A third threat is that a literature review method based on scientific papers, in principle, may provide partial answers. To mitigate this threat we also reviewed the Stack Overflow’s annual Developer Survey [49
]. This survey annually investigates the preferences of code developers around the world and covers a variety of issues related to gender, personal characteristics, and techniques. The survey was answered by 90,000 developers and only 7.9% of the participants are women.
Recommendations made by research in the area of open software development projects strongly highlight the urge to increase the diversity of the participants’ personal characteristics, due to the innumerable benefits that this miscellany can offer [13
]. Nevertheless, engaging participants with different profiles and backgrounds in software development projects is not a simple task.
Academia and industry efforts are crucial to promote a change in the volume of female participation in this type of project, and this work, through a systematic review of literature in the main libraries of scientific works in the area of computation, sought to assist in the finding of factors that may aid in a higher rate of women’s interest in open software development projects.

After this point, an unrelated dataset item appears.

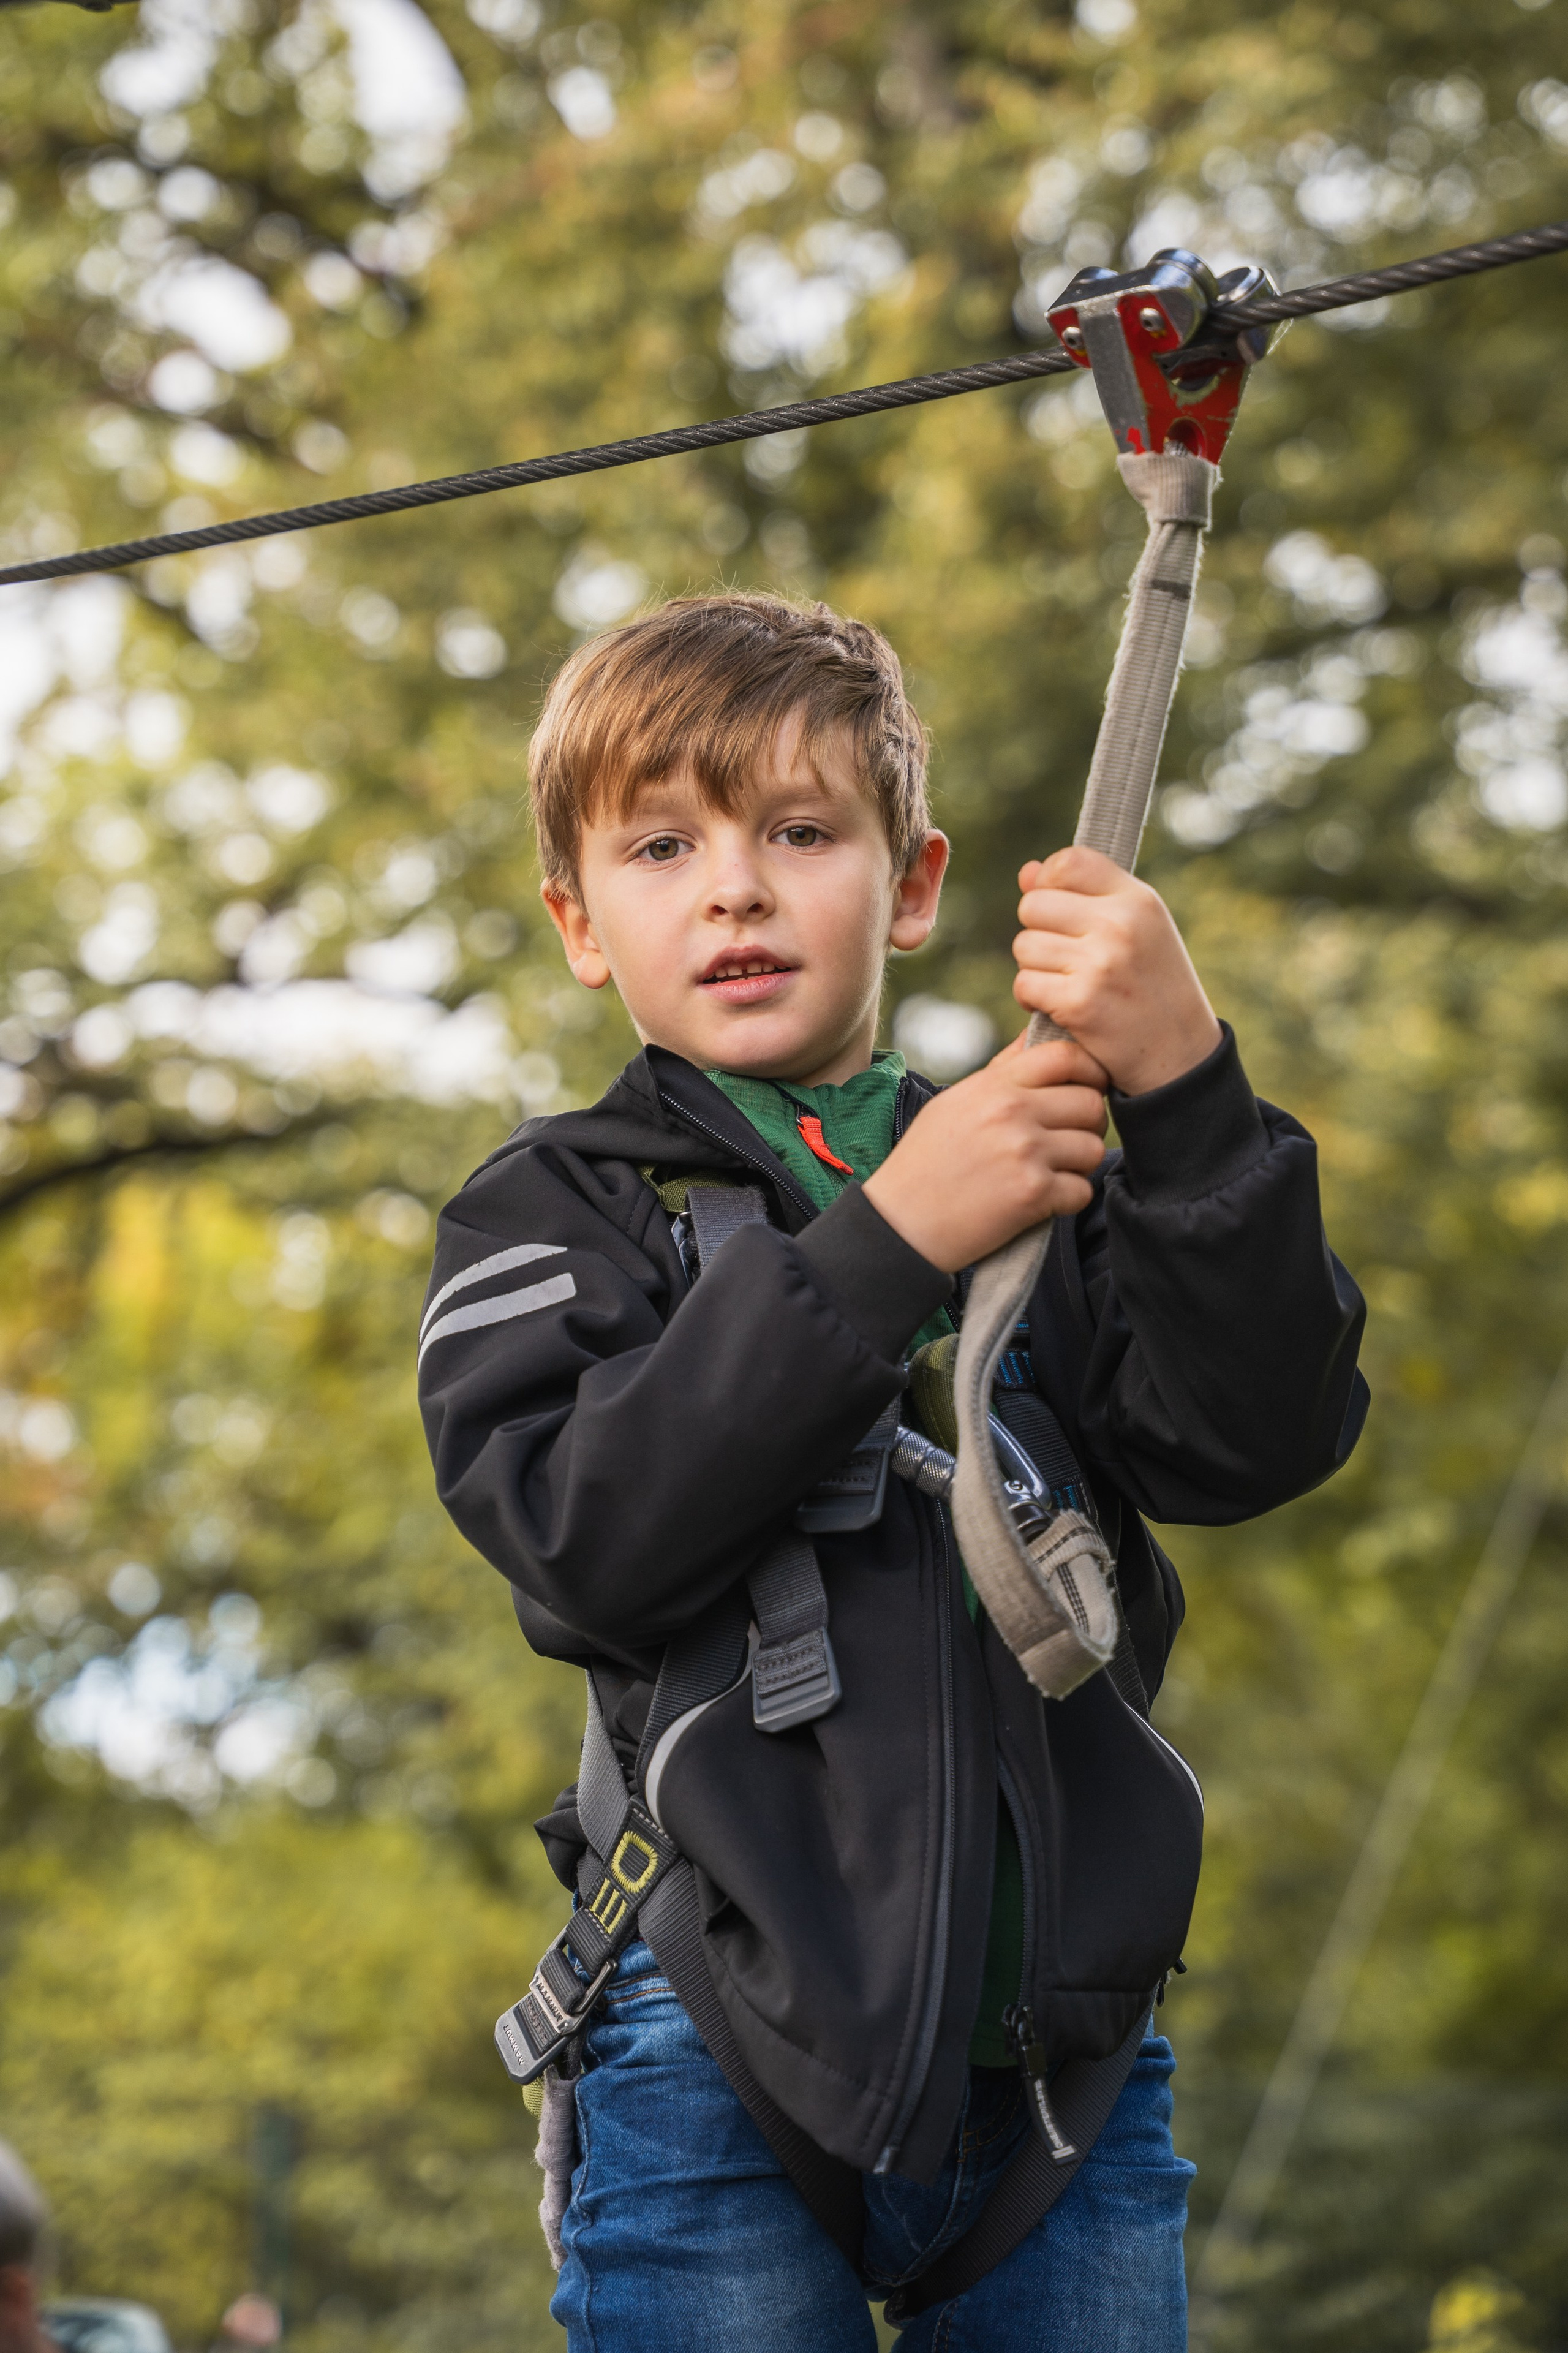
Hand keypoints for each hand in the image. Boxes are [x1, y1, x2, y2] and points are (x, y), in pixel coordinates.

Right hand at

The main contributions of this work are in the answers of the research questions of the SLR, where it is possible to identify factors that cause women’s lack of interest in open source software projects and software development participation; possible solutions were suggested to increase the engagement of this public, for instance, the effort of keeping senior developers from underrepresented groups active, along with the thoughtful hiring of more junior developers [49
]. As a result of this work, it was also possible to identify the profile of women that participate in Google Summer of Code in relation to the number of students and the quantity of mentors, which corroborates with the results found in the systematic literature review where there is an underrepresentation of women, as well as Stack Overflow’s annual Developer Survey results [49
] where only 7.90% of software developers in the world are women.
As a follow-up to this research, we expect to deepen the study on the aspects that may influence the participation of women in open source software projects and software development projects, as well as to propose ways of addressing the identified problems regarding issues of gender inequality in open source communities and software factories.